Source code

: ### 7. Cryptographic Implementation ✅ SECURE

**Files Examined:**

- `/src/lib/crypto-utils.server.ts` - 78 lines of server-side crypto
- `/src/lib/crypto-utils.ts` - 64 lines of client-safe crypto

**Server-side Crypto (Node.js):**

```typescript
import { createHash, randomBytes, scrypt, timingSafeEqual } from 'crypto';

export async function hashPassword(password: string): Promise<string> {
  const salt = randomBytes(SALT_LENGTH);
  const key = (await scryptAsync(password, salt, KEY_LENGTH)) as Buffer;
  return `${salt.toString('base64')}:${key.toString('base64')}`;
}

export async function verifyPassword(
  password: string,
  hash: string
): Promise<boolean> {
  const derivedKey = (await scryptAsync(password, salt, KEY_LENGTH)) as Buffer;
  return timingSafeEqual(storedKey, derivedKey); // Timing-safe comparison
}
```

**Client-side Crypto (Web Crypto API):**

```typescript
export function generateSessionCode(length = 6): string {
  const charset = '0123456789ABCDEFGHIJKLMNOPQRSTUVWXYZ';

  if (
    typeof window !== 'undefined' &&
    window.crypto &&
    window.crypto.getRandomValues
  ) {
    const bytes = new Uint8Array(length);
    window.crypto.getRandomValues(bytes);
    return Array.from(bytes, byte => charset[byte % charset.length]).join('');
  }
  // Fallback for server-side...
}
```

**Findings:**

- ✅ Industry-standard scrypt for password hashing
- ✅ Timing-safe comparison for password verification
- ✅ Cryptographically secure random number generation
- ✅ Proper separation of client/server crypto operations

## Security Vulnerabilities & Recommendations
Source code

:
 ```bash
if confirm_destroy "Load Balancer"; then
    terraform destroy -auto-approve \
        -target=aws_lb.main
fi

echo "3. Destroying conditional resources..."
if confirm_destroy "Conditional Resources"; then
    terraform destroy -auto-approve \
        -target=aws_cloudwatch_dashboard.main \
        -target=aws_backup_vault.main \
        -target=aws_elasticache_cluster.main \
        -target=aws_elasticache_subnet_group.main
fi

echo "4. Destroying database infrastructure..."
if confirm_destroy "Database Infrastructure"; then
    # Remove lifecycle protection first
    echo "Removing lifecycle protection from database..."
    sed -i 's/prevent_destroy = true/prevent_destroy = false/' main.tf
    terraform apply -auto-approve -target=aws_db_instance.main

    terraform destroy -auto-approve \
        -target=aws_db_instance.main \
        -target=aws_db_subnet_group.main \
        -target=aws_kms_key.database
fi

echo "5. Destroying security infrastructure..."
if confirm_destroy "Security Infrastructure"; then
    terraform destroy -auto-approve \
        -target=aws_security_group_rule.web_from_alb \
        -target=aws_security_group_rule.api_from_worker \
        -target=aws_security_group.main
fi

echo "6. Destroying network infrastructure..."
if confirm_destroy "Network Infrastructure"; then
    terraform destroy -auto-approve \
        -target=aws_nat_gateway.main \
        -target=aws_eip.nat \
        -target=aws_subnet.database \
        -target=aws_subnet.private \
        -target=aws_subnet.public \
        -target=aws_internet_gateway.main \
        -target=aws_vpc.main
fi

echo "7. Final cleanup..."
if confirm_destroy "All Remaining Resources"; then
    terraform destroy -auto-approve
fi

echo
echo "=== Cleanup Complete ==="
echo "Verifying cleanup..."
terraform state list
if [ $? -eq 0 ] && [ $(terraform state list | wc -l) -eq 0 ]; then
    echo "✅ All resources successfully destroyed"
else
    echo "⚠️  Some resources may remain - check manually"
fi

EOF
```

REQUIRED WORK: Only a number is wanted: how many lines of the data above contain "await"?

SOLUTION TO THIS EXERCISE: 2